Scales of Ma’at “Symbol of Balance” The Scales of Ma’at is a very famous symbol that represents balance, justice, and truth in ancient Egyptian religion and mythology as it was used as the main instrument in the judgment process. Ma’at was the goddess of truth, order, and balance, and her scales were used to weigh the hearts of the deceased in the afterlife. The Scales of Ma’at have often depicted in ancient Egyptian art, with Ma’at herself standing beside the scales, wearing a feather in her hair, and holding a scepter representing her divine authority. They remain a popular symbol in modern culture, often used to represent justice, balance, and fairness as they can be seen in the modern-day hands of lady justice. The image of the scales has been used in everything from jewelry and tattoos to logos and branding for companies and organizations that value these ideals.

Weighing of the Heart

The heart of Hunefer weighed against the feather of Maat.

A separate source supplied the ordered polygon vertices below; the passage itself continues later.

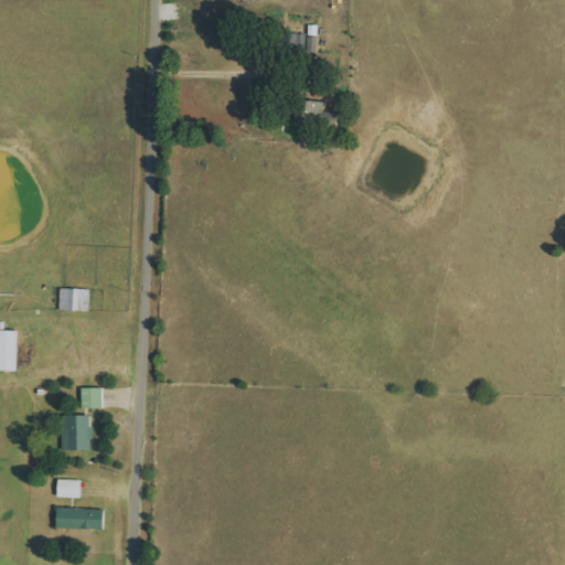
[(337,113),(321,112),(322,102),(305,100),(304,120),(336,123),(337,113)]
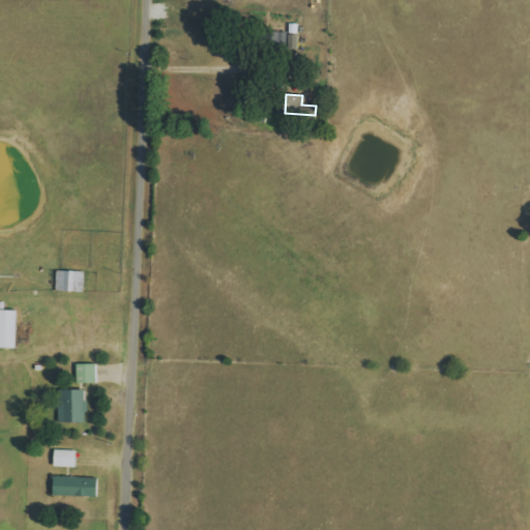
[(83,292),(83,271),(56,270),(55,291),(83,292)]
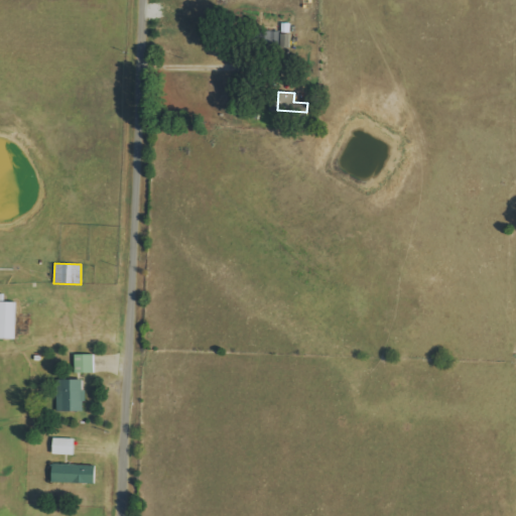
[(0,338),(14,339),(15,302),(3,301),(3,294),(0,293),(0,338)]
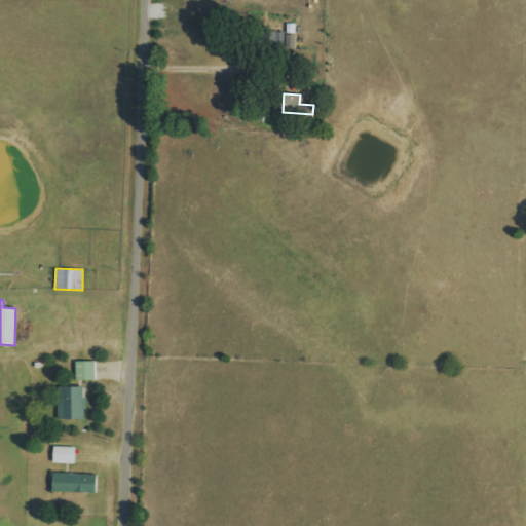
[(96,361),(76,362),(76,381),(96,380),(96,361)]
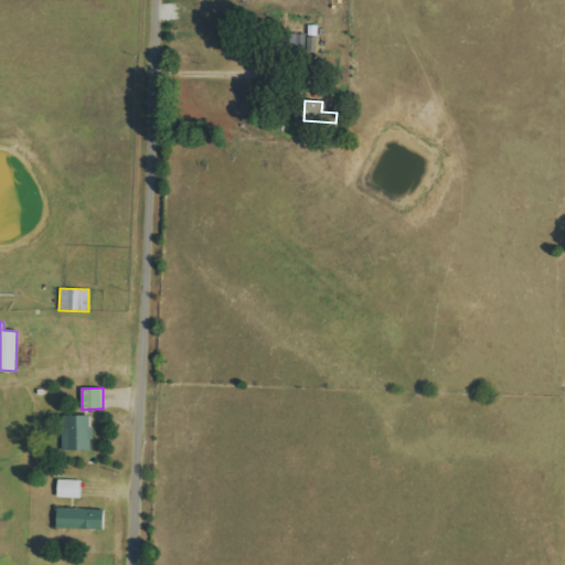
[(91,415),(61,416),(61,450),(92,450),(91,415)]
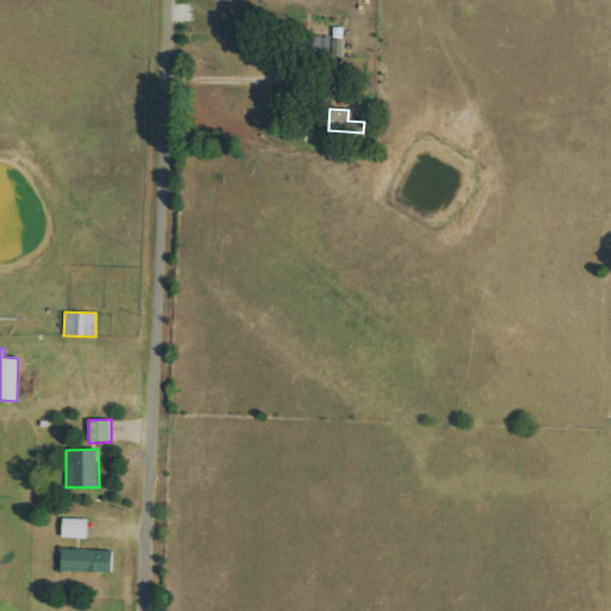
[(87,519),(62,518),(62,538),(87,538),(87,519)]
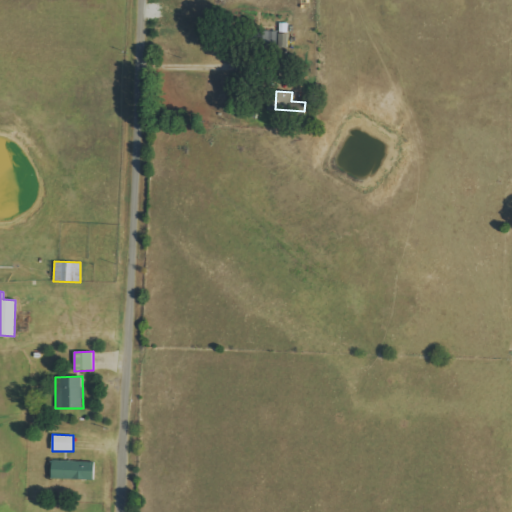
[(94,462),(51,461),(51,479),(93,480),(94,462)]
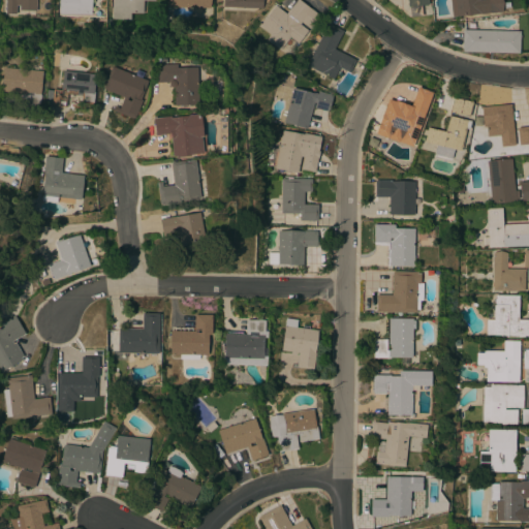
[(4,0),(35,0),(35,11),(19,10),(19,5),(16,5),(16,14),(4,14),(4,0)]
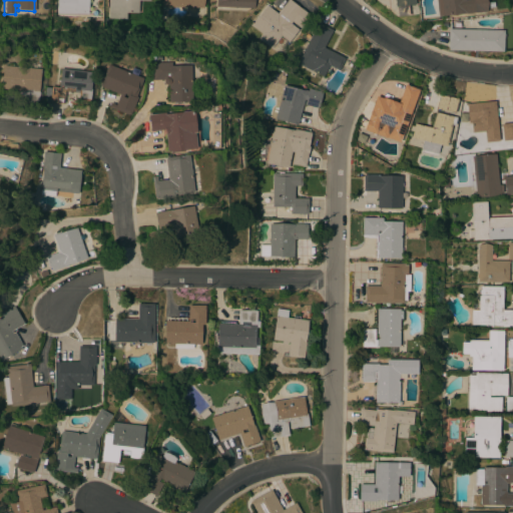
[(88,0),(88,14),(56,14),(56,0),(88,0)]
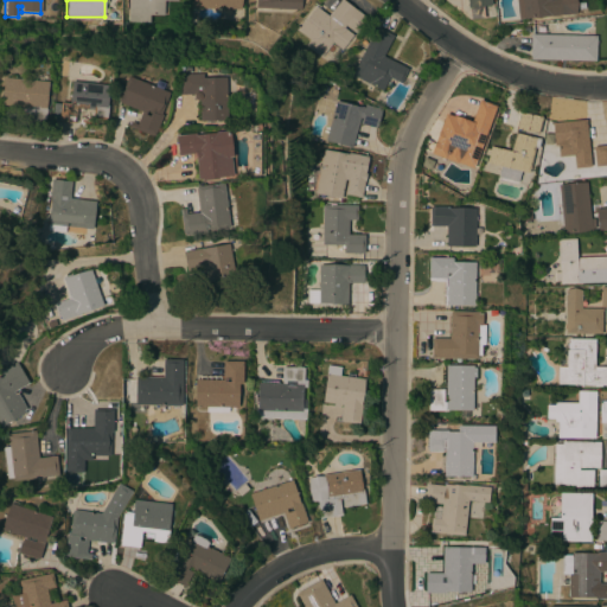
[(177,0),(177,1),(164,1),(164,16),(149,16),(149,23),(128,21),(128,0),(177,0)]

In the Duat, the Egyptian underworld, the hearts of the dead were said to be weighed against her single “Feather of Maat”, symbolically representing the concept of Maat, in the Hall of Two Truths. This is why hearts were left in Egyptian mummies while their other organs were removed, as the heart (called “ib”) was seen as part of the Egyptian soul. If the heart was found to be lighter or equal in weight to the feather of Maat, the deceased had led a virtuous life and would go on to Aaru. Osiris came to be seen as the guardian of the gates of Aaru after he became part of the Egyptian pantheon and displaced Anubis in the Ogdoad tradition. A heart which was unworthy was devoured by the goddess Ammit and its owner condemned to remain in the Duat. The weighing of the heart, as typically pictured on papyrus in the Book of the Dead, or in tomb scenes, shows Anubis overseeing the weighing and Ammit seated awaiting the results to consume those who failed. The image contains a balancing scale with an upright heart standing on one side and the Shu-feather standing on the other. Other traditions hold that Anubis brought the soul before the posthumous Osiris who performed the weighing. While the heart was weighed the deceased recited the 42 Negative Confessions as the Assessors of Maat looked on.